> EXERCISE GOAL: Exactly the lines below from the one with "the additive laser" up to and including the one with "integrated in the" make up the answer, with nothing else added.

Items from a dataset
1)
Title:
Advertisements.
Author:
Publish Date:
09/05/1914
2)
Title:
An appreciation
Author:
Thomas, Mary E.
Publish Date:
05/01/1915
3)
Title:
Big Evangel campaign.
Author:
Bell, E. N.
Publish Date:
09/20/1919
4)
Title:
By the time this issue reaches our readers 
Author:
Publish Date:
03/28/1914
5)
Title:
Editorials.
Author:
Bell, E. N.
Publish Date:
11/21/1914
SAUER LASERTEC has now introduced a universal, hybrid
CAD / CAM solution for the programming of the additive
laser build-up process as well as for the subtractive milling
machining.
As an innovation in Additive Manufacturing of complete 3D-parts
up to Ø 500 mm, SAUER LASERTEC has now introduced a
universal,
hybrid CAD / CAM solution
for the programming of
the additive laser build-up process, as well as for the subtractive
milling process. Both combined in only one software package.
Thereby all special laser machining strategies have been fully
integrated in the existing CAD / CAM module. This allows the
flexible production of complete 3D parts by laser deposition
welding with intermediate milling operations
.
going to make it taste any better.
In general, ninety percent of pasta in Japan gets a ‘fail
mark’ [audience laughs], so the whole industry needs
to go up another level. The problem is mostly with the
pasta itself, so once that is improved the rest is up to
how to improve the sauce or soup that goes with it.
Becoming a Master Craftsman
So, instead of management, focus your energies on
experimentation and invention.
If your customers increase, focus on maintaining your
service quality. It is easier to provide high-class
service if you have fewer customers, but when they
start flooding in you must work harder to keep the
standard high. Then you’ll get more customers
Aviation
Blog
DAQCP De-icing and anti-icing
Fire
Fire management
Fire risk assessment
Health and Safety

> ANSWER SPACE:
the additive laser build-up process, as well as for the subtractive
milling process. Both combined in only one software package.
Thereby all special laser machining strategies have been fully
integrated in the existing CAD / CAM module. This allows the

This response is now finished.